Today it is rare among people to take servanthood as the way to become effective or successful; but indeed, if only people would learn the way of Christ, they would realize its powerful effect on their leadership. Jim Collins, in his book Good to Great, has powerfully described what he has called as “level 5 leadership. ” Taking his principles from Paul in Philippians 2:1-11, and applying to leadership, he said that a level 5 leader, when things go well under his management, makes it his habit to “look out the window” to distribute credit to factors outside of himself (Collins, 2001).
Level 5 leader does equally the same when things go poorly. He looks to the mirror and instead of blaming only others for the misfortune, he shares the blame (Collins, 2001). This same approach according to Collins, might be applied to ourselves especially when asked about which accomplishment we are most proud of. This is the same law behind Apostle Paul’s words in Philippians and we can do the same to our colleagues at work. We can always give the credit to people who compose our team (Collins, 2001).

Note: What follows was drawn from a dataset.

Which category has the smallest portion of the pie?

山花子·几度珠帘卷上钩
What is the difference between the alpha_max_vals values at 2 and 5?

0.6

The good fortune that we are enjoying has become possible only because of the people who work with us. Rather than become narcissistic about the success we presumably attained, let us distribute the honor to others who have given their contribution to the success of our endeavors. Reference 1. Clarke, Adam. Commentary to the Philippians. Power Bible CD: 2001. 2. Collins, Jim 2001. Good to Great. 3. Demchuk, David, 1999. Full Life Bible Commentary to the New Testament. Zondervan Corporation. 4. New King James Version, 1982. Thomas Nelson Inc.